‘Supplying customer cars is not sacrilegious’
After threatening to quit F1 over the budget cap, Mattia Binotto says if smaller teams need help Ferrari is open to supplying customer cars.
Losing millions with every race not run this year, the Formula 1 teams are in trouble.
FIA president Jean Todt recently told Auto Motor und Sport that F1 “cannot rule out” losing teams before the crisis is over.
This has led to many of the smaller teams pushing for a reduced budget cap, wanting $145m next year and a further reduction to $130m the year after.
Some feel $100m would be better.
The sport’s bigger teams, namely Ferrari and Red Bull, are said to be opposed to such a huge drop given their current substantial budgets.
This led Red Bull team boss Christian Horner to propose supplying customer cars to those struggling financially.
“If we were really serious about reducing the cost, particularly for the small teams, I would be in full favour of supplying for the next two years a full customer car,” he told The Guardian.
“The smaller teams wouldn’t need any R&D. They would run just as race teams and they would reduce their costs enormously.”
He added: “We need to think out of the box rather than just going round and round, beating ourselves up about numbers.
“If this is all about saving the little teams and improving their competitiveness, it would be a very difficult to argue against the logic of a small team being able to take a customer car.”
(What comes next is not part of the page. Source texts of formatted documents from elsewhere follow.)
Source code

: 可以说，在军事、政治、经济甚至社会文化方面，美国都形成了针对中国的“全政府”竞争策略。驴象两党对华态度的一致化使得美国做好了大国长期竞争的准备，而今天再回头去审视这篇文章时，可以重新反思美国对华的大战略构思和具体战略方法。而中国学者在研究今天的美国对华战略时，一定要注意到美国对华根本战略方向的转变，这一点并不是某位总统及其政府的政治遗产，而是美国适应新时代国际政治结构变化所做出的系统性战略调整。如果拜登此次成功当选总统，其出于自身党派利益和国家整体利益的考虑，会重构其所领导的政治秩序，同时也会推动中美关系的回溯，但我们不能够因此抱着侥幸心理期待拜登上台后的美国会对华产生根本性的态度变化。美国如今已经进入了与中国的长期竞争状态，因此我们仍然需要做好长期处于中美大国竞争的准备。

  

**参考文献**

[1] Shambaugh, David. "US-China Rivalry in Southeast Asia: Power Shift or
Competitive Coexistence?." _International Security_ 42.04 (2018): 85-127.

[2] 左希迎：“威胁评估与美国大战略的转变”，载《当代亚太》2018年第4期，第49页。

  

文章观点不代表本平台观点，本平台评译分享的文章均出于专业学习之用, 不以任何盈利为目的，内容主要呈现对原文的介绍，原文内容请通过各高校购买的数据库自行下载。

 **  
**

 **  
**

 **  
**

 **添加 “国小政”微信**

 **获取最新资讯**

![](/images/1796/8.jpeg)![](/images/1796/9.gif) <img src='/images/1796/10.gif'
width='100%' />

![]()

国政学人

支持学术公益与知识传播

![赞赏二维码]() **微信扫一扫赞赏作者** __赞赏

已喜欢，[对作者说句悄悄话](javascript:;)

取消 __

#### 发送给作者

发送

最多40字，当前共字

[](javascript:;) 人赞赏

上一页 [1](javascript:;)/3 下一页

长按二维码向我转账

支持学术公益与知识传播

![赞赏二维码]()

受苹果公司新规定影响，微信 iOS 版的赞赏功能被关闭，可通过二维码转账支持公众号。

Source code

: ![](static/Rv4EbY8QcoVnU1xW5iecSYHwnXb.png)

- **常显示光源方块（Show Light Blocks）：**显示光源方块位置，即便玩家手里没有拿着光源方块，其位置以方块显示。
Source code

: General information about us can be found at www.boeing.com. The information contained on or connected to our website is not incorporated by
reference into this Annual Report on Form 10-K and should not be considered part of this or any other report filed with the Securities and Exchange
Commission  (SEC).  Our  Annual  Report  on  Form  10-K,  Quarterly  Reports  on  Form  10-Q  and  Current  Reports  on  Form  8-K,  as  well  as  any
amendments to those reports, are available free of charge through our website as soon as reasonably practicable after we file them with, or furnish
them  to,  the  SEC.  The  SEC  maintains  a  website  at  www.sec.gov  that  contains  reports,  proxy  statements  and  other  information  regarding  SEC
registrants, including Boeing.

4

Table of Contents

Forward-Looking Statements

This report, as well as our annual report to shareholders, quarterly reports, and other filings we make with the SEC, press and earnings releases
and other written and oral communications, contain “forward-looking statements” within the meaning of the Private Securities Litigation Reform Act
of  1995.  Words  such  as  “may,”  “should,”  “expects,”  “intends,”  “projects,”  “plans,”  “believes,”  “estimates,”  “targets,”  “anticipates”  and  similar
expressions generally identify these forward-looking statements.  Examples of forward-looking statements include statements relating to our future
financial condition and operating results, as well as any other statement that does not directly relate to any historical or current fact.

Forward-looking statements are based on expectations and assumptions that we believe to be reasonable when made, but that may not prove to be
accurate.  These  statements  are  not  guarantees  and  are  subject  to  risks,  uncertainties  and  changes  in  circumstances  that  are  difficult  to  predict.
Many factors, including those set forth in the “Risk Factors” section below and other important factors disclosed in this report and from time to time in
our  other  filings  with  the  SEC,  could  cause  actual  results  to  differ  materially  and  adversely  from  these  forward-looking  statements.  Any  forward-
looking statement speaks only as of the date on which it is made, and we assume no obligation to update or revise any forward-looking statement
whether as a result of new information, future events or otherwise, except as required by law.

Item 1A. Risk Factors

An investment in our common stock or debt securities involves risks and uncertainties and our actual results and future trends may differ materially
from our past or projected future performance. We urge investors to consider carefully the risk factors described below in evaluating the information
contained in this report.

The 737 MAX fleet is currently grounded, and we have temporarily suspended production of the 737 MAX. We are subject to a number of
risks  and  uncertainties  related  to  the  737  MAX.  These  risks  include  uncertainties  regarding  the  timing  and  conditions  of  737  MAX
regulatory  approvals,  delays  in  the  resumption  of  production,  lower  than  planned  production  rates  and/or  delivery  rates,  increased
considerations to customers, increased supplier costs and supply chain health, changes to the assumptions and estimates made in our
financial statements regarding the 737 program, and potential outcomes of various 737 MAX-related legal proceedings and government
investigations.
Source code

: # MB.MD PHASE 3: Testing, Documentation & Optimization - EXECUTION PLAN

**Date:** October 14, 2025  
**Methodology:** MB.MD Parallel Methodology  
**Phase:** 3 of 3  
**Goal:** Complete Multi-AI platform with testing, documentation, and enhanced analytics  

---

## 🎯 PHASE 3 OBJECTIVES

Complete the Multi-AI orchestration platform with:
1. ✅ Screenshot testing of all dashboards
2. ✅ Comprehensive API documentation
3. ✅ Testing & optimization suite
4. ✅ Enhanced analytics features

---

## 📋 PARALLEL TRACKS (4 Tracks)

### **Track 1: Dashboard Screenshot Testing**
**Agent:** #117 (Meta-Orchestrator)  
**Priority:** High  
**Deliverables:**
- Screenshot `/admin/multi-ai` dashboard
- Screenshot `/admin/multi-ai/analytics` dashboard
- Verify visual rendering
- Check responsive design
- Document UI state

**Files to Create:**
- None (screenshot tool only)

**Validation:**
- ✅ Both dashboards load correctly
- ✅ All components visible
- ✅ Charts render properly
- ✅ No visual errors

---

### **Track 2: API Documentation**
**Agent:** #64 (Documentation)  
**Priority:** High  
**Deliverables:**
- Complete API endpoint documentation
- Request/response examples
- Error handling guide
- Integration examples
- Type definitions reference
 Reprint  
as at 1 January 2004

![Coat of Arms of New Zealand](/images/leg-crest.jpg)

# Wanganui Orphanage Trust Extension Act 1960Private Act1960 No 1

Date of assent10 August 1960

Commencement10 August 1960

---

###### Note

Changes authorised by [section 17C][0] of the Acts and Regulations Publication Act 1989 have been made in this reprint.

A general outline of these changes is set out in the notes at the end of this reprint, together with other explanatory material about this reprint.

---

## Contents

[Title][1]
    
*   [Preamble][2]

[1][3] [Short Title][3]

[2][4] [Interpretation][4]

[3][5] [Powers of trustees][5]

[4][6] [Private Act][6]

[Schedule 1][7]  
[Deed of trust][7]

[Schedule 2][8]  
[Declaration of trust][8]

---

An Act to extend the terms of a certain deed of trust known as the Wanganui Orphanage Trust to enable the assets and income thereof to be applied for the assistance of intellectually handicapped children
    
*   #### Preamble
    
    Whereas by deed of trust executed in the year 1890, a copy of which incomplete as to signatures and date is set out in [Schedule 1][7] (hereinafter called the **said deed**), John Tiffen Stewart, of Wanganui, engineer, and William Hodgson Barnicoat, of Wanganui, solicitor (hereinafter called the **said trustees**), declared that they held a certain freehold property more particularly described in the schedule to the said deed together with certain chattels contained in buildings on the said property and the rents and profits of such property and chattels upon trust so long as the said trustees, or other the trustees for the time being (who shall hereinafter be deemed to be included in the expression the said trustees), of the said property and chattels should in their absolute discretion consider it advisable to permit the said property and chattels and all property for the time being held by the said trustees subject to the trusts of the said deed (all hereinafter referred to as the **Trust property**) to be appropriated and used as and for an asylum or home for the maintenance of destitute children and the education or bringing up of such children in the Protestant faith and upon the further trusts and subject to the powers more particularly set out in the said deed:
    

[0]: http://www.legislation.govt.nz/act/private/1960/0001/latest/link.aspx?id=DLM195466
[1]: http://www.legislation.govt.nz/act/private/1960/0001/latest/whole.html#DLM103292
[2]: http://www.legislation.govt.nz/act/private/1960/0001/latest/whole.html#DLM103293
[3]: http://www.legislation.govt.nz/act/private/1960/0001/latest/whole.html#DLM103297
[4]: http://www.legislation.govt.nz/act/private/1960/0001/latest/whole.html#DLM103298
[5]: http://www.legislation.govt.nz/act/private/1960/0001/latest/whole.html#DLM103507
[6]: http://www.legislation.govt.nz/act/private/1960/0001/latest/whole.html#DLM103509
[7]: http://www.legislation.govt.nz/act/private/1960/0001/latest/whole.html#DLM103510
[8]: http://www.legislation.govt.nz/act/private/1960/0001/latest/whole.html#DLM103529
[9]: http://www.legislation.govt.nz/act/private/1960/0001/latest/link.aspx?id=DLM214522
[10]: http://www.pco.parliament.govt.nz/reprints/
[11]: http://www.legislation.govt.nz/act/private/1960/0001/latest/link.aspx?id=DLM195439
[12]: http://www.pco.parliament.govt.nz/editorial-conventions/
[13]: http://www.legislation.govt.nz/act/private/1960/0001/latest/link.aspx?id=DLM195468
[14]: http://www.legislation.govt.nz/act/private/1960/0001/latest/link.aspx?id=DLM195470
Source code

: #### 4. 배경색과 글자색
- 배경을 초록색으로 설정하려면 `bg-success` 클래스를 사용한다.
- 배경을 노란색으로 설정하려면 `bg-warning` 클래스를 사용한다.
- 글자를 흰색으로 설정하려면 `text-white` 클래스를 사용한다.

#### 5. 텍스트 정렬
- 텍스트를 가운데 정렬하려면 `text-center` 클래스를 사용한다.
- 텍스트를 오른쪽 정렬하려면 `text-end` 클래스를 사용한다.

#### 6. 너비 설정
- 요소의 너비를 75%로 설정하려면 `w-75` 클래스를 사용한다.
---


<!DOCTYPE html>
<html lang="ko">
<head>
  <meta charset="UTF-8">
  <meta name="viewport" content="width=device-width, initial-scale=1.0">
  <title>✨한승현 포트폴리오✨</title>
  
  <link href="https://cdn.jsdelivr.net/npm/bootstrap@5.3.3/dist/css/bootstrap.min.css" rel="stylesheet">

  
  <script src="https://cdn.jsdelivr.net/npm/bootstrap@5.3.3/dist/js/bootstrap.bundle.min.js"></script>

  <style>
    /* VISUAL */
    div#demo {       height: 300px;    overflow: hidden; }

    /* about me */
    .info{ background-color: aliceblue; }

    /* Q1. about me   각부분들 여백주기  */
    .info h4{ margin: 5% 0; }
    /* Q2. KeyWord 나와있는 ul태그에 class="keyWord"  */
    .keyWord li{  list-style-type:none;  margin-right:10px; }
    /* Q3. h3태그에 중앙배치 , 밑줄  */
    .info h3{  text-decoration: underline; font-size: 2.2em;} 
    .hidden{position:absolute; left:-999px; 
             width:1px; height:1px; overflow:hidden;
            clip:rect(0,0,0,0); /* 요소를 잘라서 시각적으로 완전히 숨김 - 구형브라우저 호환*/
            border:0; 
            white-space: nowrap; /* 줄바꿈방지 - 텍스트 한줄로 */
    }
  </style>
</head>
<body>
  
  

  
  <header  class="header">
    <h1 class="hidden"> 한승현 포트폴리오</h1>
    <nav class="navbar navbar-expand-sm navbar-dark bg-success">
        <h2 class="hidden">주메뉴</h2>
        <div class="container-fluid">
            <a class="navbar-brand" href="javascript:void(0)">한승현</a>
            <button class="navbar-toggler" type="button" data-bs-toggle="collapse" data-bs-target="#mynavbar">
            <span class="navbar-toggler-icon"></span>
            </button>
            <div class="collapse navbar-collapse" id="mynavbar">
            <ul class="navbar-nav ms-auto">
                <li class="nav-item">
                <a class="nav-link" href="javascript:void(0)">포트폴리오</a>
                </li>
But while Haas team boss Guenther Steiner has scoffed at the idea, Ferrari team boss Binotto says the Scuderia would be open to being a supplier.
Ferrari already supply teams such as Haas with engines, gearboxes, suspensions and other listed parts.
Binotto also told The Guardian: “If the current emergency really put the existence of some of our competitors in this sport in doubt and made it necessary to revise certain cornerstones, then Ferrari would be open to it.
“It’s not even sacrilegious, given it’s happened before in F1 and happens today in series such as MotoGP.”